The US Court of Appeals for the Federal Circuit vacating the jury’s damages awards against Samsung products that were found liable for trade dress dilution may be grabbing mainstream media headlines, but it is the affirmation of design patent damages that practitioners will find more significant.
In Apple v Samsung Electronics, the US District Court for the Northern District of California previously found that Samsung had infringed Apple’s design and utility patents, and diluted Apple’s trade dresses, making headlines when it awarded Apple more than $1 billion in damages. Samsung appealed and this week the US Court of Appeals for the Federal Circuit affirmed the jury’s verdict on the design patent infringements, the validity of two utility patent claims, and the damages awarded for the design and utility patent infringements appealed by Samsung, while reversing the jury’s findings that the asserted trade dresses are protectable. It therefore vacated the jury’s damages awards against the Samsung products that were found liable for trade dress dilution.
Leaving aside the utility patent aspects, it is the design patent and trade dress dimensions that are worth focusing on from a trademark practitioner’s perspective.
James H Donoian, partner at McCarter & English, comments: “The reversal of the trades dress claims isn’t surprising because it’s so difficult to protect trade dress when it’s a common geometric shape with functional characteristics.
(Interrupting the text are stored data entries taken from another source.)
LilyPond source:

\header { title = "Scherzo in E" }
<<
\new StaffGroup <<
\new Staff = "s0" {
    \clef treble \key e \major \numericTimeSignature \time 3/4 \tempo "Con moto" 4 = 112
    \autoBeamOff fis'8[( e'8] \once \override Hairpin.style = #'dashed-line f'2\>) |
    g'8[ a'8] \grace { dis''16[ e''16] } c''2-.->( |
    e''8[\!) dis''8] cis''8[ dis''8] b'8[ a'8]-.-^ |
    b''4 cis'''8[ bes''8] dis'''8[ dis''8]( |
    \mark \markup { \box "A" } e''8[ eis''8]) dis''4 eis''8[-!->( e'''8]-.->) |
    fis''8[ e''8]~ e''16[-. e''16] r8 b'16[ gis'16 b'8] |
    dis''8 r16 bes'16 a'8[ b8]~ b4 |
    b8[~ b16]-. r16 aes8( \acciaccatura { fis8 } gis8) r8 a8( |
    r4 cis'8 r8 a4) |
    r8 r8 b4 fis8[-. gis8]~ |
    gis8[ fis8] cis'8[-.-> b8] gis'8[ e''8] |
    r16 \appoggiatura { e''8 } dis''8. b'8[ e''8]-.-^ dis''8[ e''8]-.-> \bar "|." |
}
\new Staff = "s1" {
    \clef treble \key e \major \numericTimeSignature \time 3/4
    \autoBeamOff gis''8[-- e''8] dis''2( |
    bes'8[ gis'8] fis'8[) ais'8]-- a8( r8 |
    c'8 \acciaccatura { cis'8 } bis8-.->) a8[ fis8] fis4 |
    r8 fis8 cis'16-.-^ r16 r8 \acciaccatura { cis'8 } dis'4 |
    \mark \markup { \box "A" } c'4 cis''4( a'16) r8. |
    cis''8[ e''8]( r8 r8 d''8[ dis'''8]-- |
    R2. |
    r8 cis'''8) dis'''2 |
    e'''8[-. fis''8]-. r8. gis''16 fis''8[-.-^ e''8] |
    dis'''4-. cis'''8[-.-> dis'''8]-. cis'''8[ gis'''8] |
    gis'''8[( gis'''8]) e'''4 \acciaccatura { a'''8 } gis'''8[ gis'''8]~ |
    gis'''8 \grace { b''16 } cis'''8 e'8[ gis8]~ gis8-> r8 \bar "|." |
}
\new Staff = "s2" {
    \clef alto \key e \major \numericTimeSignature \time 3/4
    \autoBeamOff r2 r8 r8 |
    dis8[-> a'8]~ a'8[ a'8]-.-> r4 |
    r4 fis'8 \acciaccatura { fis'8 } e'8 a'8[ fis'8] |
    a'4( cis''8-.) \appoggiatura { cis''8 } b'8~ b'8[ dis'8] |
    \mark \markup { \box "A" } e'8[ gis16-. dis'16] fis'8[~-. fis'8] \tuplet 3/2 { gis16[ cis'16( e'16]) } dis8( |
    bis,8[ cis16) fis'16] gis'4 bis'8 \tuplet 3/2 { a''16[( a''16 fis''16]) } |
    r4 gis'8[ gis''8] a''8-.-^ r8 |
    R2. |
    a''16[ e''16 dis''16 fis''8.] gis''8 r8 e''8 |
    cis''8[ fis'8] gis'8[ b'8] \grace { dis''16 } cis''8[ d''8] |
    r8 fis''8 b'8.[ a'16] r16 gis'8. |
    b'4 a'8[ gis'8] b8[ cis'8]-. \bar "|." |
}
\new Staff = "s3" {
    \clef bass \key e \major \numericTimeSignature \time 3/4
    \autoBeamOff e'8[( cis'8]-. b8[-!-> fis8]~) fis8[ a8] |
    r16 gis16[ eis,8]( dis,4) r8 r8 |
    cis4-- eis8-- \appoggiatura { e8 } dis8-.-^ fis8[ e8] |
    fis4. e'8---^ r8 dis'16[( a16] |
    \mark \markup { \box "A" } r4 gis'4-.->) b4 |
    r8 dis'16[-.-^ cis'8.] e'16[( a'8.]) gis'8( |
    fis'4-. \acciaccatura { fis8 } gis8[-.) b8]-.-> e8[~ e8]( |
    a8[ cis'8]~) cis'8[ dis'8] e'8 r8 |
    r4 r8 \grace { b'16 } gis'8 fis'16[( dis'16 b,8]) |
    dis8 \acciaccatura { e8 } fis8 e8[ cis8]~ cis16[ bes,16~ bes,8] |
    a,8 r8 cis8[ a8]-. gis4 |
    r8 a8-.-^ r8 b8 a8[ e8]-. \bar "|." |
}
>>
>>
The iPhone may have suffered from a bit of both as the claimed trade dress included a rectangle with colourful icons under a flat screen. It’s difficult to imagine a touch screen handheld device without a flat screen and colourful icons to identify each app. The biggest lesson is to carefully define the trade dress.”
Considering the design patent and trade dress dimensions in tandem, Donoian suggests: “The reason for the court’s seemingly odd split between the design patent and the trade dress claims is due to the slight differences in the design patent drawings and the defined trade dress, and the difference between the Federal Circuit standard for the former and the Ninth Circuit standard for the latter (which doesn’t require a lot for functionality). So, strategy in framing claims needs to account for those possible differences and perhaps choice of venue where the claims include both types of IP rights and functionality may be an issue.”